Alors que les pays développés comme le Canada et l’Australie imposent des restrictions sur les investissements chinois dans le domaine de l’exploitation des minerais critiques, Pékin jette son dévolu sur l’Afrique et l’Amérique latine pour tenter d’asseoir sa domination sur le marché.
Confrontée à des politiques d’investissement étranger plus restrictives sur les marchés développés, la Chine se tourne de plus en plus vers l’Afrique et l’Amérique latine pour sécuriser son accès à des minerais critiques de première importance tels que le lithium et le cobalt, selon un rapport publié le 24 août dernier par S&P Global.
Intitulé « China’s global reach grows behind critical minerals », le rapport révèle que l’empire du Milieu cherche depuis plusieurs années à dominer la chaîne d’approvisionnement mondiale en lithium après avoir réussi à concentrer 60% de la production et 91% de la capacité de raffinage des terres rares. À preuve : les entreprises chinoises ont accaparé 50% des acquisitions d’actifs dans le secteur du lithium réalisées à l’échelle planétaire entre mars 2018 et décembre 2021.
A travers ces acquisitions, les producteurs chinois de lithium tels que Ganfeng Lithium et Tianqi Lithium Corporation tentent de s’assurer des matières premières en amont pour l’expansion de leur activité principale. Des groupes miniers historiquement spécialisés dans la production d’autres métaux comme Zijin Mining Group se lancent, quant à eux, dans la course au lithium afin de diversifier leur exposition et de bénéficier du potentiel de croissance du minerai.
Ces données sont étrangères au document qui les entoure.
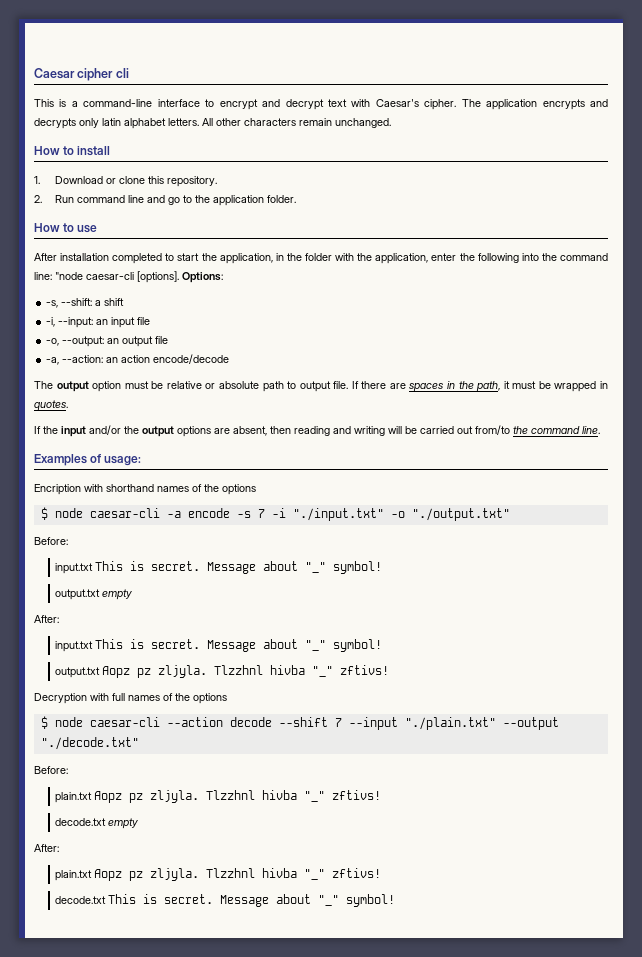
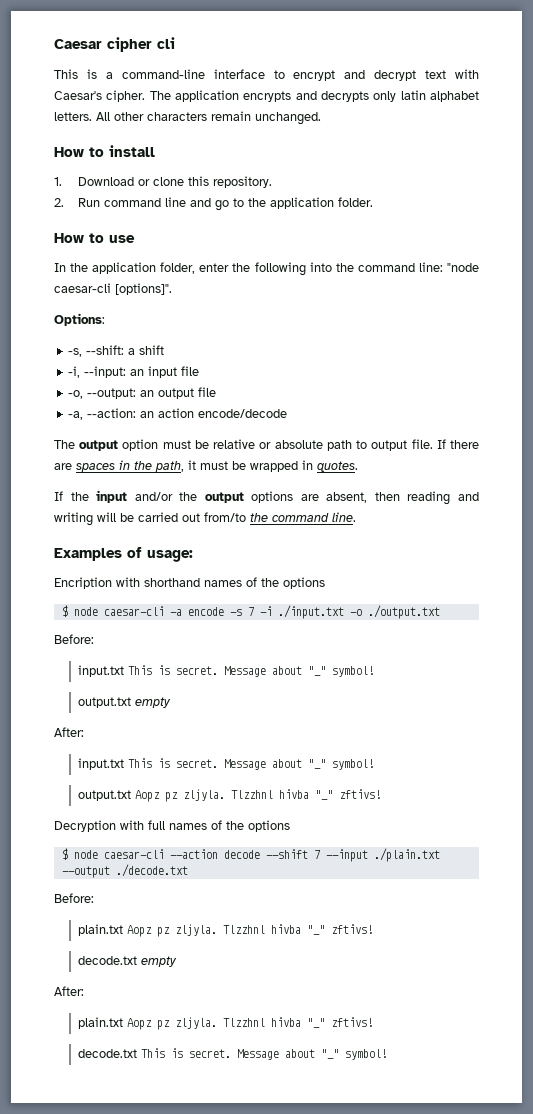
[34,253,429,264] After installation completed to start the application, in the folder with the application, -> [54,262,196,274] In the application folder,
[137,271,179,283] [options]. -> [115,283,172,295] [options]". //
[292,508,510,521] "./input.txt" -o "./output.txt" -> [277,605,440,619] ./input.txt -o ./output.txt
[404,717,559,730] [40,737,139,750] "./plain.txt" --output "./decode.txt" -> [373,848,440,862] [61,864,188,878] ./plain.txt --output ./decode.txt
Outre le lithium, les entreprises chinoises réalisent également des investissements conséquents en amont et en aval de la chaîne de valeur du nickel et du cobalt.
Le rapport souligne d’autre part que l’appétit chinois grandissant pour les minerais critiques a conduit plusieurs pays développés à se protéger d’un contrôle quasi-total total du marché par le géant asiatique. Dans ce cadre, plusieurs pays producteurs de ces minerais ont pris des mesures pour tenter de restreindre les investissements chinois. Ainsi, Yuxiao Fund n’a pas obtenu le feu vert du Conseil australien d’examen des investissements étrangers (FIRB) pour augmenter sa participation dans la société minière spécialisée dans les terres rares Northern Minerals pour des « raisons d’intérêt national ». De son côté, la compagnie chinoise Tianqi Lithium a abandonné une offre de 136 millions de dollars australiens pour acquérir Essential Metals après le veto opposé par la majorité des actionnaires de la société australienne à la transaction.
Destinations alternatives
Les entreprises chinoises sont confrontées à des défis similaires au Canada non seulement pour les projets futurs, mais aussi pour les investissements existants. En octobre 2022, Ottawa a introduit de nouvelles règles régissant les investissements faits au Canada par des entreprises d’État étrangères dans les secteurs des minéraux critiques. La politique vise aussi les investisseurs privés qui sont étroitement liés à des gouvernements étrangers.
Aux termes de cette nouvelle politique, les demandes d’examen relatives aux acquisitions de contrôle d’une entreprise canadienne mettant en jeu des minéraux critiques par des entreprises d’État étrangères ne seront approuvées « qu’à titre exceptionnel ». Par ailleurs, la politique prévoit que la prise de participation par une entreprise d’État étrangère dans une entreprise canadienne exerçant ses activités dans un secteur de minéraux critiques ou une chaîne d’approvisionnement connexe sera automatiquement soumise à un examen approfondi pour des motifs de « sécurité nationale », ce qui peut conduire à des injonctions de cession de participations existantes.
Face à ces tours de vis réglementaires de plus en plus courants dans les pays développés, la Chine est en train de jeter son dévolu sur deux destinations alternatives. Il s’agit de l’Afrique et l’Amérique latine, où de nombreux pays disposent d’importantes réserves de minerais critiques. Ainsi, Ganfeng Lithium a étendu ces derniers mois sa présence au Mali, au Mexique et en Argentine.
Le constructeur automobile BYD négocie aussi l’acquisition de plusieurs mines de lithium en Afrique, au Chili et en Argentine, alors que Contemporary Amperex Technology Company Ltd (CATL) dirige un consortium qui investira 1,4 milliard de dollars en Bolivie pour construire des usines de production de lithium.
Au total, des sociétés d’Etat chinoises ou des compagnies privées originaires de l’empire du Milieu détiennent aujourd’hui des intérêts dans 11 gisements de lithium en Afrique et dans 18 gisements en Amérique latine, selon un bilan arrêté au 9 juin 2023 par S&P Global.
Le rapport souligne d’autre part que l’ambitieuse stratégie chinoise d’investissement à l’international dans le domaine des minerais critiques devrait augmenter le poids de Pékin sur les industries qui dépendent de ces minerais en tant qu’intrants durant les années à venir.